Search the data for "kõigil" and copy every matching line.

········

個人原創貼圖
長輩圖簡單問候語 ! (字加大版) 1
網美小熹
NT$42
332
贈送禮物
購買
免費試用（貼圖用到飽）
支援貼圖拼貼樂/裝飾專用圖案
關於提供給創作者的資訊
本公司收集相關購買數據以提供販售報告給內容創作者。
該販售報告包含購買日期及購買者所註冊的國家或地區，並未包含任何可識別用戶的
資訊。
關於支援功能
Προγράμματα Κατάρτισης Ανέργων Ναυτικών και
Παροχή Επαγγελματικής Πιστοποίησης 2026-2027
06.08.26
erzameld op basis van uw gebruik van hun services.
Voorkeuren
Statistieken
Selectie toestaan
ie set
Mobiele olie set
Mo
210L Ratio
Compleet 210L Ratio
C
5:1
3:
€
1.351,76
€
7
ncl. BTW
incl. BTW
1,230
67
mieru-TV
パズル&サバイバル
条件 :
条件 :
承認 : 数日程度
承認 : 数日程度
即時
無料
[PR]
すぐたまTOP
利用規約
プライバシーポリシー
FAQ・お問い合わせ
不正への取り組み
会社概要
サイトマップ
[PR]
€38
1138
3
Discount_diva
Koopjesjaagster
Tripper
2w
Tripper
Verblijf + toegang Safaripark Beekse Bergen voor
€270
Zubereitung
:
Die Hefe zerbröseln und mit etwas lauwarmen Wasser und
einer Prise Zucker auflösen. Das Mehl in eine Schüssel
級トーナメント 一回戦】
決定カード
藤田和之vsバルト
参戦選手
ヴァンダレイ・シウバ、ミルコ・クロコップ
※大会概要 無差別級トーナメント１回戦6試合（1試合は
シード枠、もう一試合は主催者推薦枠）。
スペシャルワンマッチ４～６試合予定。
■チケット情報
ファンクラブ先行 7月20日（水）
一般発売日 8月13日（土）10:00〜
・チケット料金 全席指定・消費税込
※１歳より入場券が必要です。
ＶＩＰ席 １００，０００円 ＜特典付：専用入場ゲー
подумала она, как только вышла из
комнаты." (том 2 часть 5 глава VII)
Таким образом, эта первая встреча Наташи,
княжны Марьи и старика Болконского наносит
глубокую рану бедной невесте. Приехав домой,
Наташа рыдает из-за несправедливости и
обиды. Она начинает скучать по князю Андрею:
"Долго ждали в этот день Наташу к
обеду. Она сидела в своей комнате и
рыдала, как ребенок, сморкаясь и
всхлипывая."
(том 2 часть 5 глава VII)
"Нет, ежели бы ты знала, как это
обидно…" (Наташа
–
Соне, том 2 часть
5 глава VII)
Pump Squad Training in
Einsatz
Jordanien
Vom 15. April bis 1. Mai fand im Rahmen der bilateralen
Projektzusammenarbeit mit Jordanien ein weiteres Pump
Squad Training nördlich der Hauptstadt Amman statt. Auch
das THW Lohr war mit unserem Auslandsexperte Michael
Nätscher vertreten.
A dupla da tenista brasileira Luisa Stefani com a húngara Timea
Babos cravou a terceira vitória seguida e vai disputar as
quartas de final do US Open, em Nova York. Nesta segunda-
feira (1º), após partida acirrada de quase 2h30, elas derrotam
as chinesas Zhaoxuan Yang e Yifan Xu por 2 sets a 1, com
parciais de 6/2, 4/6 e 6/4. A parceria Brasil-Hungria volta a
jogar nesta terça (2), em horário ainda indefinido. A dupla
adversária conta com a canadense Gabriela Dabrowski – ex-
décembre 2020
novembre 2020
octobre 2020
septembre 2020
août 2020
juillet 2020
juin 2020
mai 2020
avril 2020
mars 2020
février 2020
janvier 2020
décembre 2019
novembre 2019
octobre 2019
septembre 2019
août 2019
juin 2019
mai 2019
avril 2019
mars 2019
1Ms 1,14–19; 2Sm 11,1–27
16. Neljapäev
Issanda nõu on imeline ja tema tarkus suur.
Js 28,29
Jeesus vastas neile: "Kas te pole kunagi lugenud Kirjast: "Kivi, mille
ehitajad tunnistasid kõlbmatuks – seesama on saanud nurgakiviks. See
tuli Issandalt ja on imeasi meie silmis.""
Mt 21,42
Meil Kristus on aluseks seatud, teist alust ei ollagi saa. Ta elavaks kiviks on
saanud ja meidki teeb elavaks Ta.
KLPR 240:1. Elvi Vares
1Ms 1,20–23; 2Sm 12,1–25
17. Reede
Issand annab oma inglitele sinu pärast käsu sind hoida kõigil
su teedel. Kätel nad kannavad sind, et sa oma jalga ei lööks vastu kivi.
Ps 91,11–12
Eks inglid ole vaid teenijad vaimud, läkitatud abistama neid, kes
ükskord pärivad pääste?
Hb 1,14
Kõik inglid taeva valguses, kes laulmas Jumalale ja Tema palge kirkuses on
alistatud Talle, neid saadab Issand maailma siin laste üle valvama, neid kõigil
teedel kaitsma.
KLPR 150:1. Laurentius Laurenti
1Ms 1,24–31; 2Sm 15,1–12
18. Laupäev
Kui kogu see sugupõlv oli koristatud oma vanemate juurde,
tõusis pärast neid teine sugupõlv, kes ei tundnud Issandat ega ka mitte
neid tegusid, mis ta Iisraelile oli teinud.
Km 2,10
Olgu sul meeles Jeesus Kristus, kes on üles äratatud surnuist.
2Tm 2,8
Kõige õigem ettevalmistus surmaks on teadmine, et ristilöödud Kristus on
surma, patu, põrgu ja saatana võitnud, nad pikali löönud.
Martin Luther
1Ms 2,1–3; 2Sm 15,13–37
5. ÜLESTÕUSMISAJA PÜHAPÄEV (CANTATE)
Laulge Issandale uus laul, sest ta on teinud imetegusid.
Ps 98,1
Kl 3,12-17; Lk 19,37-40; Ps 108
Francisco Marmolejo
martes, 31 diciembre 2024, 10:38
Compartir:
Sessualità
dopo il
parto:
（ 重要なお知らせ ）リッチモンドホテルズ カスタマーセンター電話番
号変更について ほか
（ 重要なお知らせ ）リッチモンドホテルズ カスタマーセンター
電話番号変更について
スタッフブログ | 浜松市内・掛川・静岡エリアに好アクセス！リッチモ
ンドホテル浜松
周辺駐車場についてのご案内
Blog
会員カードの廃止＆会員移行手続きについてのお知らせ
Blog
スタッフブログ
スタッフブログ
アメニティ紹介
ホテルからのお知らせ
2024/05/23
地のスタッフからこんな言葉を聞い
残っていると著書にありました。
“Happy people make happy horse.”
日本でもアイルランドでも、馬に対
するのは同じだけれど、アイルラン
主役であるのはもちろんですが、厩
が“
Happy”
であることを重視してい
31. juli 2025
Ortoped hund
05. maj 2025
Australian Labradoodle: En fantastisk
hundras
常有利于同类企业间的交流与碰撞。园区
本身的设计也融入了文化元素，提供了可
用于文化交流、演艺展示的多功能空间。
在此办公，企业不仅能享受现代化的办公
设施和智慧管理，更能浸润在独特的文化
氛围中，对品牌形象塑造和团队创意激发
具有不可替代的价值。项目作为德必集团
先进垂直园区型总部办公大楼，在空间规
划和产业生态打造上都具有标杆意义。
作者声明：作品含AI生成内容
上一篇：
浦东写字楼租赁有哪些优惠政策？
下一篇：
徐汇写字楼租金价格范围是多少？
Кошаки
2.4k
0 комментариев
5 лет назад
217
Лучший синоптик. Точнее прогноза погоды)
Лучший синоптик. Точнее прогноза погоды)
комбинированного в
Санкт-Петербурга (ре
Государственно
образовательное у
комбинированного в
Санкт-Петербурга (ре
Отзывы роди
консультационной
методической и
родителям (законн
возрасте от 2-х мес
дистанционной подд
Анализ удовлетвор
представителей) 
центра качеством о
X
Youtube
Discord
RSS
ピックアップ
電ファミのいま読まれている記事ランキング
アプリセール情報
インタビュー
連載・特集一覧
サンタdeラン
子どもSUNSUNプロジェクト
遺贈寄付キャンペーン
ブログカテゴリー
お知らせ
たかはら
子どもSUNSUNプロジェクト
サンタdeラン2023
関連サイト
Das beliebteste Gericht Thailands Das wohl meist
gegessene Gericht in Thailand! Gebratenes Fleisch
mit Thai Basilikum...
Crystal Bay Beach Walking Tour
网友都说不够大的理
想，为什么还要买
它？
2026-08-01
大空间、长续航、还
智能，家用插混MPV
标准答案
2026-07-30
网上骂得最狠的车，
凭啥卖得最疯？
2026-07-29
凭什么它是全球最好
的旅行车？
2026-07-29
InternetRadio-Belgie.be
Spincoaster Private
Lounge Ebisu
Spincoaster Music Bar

········

Solution:
Issand annab oma inglitele sinu pärast käsu sind hoida kõigil
alistatud Talle, neid saadab Issand maailma siin laste üle valvama, neid kõigil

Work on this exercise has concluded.